## [What you are asked to do]
What lines below hold the string "Pedro"? Copy them all.

Dataset excerpts:
::::

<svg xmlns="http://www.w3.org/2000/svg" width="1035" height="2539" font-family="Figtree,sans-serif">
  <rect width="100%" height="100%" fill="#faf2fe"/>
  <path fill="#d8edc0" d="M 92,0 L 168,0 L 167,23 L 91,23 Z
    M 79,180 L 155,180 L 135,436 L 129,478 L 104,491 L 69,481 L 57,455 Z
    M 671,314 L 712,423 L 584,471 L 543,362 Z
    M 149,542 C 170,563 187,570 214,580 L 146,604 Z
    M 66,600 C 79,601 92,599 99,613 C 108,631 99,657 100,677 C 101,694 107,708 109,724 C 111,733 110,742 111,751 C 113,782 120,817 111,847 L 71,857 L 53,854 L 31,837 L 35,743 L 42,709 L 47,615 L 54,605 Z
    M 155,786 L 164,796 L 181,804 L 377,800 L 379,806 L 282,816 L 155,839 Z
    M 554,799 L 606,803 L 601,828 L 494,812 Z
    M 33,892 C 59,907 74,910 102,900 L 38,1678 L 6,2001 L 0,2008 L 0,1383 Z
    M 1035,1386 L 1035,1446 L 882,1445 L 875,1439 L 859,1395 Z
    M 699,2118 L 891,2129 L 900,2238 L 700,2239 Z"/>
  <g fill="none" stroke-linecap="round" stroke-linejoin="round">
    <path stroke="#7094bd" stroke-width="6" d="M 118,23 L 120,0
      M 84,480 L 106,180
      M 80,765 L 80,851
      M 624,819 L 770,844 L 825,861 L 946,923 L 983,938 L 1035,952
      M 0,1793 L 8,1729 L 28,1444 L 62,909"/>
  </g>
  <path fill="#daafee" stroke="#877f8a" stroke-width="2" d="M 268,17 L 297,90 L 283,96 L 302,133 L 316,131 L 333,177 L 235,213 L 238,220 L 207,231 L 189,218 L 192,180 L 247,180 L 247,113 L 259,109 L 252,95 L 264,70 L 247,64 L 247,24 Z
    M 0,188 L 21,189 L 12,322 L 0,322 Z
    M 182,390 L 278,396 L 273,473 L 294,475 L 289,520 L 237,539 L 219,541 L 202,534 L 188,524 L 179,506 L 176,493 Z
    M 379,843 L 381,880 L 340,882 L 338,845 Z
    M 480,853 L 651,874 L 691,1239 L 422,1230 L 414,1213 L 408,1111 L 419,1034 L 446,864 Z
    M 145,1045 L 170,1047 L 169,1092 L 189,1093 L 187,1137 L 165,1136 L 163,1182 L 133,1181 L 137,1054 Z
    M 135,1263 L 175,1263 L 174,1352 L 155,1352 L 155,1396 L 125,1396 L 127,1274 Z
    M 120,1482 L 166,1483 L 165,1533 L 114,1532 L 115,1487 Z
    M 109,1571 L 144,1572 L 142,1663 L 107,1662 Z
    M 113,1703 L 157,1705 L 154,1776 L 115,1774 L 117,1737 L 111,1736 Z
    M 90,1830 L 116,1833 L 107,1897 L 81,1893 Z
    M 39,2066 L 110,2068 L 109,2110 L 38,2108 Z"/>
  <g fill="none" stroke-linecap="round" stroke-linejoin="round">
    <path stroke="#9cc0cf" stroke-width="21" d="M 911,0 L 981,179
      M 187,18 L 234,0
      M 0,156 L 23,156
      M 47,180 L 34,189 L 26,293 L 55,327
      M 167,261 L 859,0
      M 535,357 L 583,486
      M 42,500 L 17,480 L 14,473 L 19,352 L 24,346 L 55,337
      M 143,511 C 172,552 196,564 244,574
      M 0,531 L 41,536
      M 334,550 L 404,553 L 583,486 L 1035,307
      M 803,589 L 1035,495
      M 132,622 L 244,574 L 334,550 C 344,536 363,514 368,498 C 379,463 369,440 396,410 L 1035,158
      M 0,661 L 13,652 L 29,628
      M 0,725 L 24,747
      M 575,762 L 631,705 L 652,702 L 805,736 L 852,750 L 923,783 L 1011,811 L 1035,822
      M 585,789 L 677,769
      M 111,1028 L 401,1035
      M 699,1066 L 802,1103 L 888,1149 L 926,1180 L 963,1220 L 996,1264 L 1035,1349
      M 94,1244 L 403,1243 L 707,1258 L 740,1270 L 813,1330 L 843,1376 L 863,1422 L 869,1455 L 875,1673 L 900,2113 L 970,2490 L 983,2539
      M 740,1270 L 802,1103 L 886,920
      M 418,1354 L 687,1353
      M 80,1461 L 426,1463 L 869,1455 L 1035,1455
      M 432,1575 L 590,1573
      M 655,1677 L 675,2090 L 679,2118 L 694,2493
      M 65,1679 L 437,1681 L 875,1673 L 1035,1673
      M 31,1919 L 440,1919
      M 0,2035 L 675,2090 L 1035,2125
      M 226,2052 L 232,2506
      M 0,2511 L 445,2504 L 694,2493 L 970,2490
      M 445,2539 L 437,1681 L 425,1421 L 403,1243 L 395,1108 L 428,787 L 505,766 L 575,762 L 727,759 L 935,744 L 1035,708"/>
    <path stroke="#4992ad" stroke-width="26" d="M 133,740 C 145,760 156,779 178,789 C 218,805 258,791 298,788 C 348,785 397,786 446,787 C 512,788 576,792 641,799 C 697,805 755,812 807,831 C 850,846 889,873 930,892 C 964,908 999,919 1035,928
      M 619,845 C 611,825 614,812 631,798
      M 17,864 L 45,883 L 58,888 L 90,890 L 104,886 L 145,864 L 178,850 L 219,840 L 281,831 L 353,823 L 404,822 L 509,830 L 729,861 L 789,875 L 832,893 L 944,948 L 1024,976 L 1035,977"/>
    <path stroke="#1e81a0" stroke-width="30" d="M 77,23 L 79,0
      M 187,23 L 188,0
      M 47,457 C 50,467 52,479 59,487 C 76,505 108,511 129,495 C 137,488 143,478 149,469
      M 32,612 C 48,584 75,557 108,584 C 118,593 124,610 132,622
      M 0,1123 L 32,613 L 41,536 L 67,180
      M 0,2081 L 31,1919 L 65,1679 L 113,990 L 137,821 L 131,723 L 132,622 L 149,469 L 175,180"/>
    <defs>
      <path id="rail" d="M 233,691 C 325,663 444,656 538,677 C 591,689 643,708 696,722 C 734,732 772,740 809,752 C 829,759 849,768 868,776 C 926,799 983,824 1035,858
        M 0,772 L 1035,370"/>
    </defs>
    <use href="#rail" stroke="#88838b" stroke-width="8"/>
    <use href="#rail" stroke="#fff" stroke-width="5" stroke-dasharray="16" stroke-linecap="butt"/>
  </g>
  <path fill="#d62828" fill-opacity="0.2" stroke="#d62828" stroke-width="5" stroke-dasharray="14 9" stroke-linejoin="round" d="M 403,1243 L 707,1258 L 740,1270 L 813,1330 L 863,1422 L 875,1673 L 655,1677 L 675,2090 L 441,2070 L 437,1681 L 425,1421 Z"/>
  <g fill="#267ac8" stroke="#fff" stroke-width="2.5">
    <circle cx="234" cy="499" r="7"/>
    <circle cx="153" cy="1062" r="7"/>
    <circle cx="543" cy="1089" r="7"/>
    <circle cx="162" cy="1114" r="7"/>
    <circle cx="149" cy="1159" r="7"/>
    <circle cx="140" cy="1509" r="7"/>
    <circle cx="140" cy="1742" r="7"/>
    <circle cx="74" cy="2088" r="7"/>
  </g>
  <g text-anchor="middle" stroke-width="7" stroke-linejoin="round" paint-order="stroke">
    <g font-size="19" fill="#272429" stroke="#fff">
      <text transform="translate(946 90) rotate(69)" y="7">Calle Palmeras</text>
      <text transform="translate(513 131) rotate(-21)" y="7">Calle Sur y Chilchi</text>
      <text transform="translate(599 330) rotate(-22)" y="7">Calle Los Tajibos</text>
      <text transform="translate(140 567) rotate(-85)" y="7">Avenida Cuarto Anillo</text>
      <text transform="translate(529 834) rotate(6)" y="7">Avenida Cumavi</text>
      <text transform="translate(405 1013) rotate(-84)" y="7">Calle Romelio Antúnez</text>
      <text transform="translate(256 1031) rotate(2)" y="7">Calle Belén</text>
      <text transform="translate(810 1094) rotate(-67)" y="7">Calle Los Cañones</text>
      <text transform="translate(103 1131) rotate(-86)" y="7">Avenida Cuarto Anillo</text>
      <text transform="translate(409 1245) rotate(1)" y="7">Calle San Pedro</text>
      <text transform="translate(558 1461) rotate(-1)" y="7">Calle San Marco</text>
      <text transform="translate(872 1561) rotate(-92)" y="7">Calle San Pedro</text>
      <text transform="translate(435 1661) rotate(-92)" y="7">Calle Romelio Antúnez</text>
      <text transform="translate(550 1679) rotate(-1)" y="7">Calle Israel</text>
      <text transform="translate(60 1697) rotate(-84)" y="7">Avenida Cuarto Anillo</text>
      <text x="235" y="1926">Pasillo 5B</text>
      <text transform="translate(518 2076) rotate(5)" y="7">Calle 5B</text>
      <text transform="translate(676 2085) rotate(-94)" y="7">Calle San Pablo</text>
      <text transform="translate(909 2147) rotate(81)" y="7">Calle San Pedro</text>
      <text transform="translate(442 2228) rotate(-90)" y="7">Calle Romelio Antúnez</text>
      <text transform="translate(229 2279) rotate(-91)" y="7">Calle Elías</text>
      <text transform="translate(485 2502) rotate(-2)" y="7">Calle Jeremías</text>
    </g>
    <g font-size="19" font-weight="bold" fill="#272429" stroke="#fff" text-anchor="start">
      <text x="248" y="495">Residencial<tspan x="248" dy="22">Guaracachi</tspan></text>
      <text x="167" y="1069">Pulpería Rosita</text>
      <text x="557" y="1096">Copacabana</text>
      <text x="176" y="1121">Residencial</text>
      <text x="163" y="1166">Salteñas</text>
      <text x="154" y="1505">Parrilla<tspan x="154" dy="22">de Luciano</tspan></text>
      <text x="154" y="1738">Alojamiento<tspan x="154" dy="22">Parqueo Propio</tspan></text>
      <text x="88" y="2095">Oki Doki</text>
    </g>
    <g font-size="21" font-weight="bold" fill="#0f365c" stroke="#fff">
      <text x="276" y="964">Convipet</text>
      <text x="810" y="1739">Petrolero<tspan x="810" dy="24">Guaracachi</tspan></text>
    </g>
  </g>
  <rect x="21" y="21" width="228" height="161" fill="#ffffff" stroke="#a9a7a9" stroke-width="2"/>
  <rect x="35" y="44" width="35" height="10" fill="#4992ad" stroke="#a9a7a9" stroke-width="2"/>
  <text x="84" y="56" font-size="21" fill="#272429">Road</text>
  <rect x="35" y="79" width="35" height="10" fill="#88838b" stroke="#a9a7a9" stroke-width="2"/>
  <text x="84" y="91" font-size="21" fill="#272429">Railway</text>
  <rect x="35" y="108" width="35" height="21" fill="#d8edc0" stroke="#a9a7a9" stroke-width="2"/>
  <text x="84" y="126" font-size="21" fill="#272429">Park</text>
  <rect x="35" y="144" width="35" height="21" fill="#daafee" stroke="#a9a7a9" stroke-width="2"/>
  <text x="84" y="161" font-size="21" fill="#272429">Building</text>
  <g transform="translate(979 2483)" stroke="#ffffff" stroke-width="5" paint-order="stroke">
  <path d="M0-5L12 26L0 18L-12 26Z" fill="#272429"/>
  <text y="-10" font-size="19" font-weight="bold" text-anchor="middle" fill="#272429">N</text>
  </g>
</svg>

::::

## [Expected answer]
      <text transform="translate(409 1245) rotate(1)" y="7">Calle San Pedro</text>
      <text transform="translate(872 1561) rotate(-92)" y="7">Calle San Pedro</text>
      <text transform="translate(909 2147) rotate(81)" y="7">Calle San Pedro</text>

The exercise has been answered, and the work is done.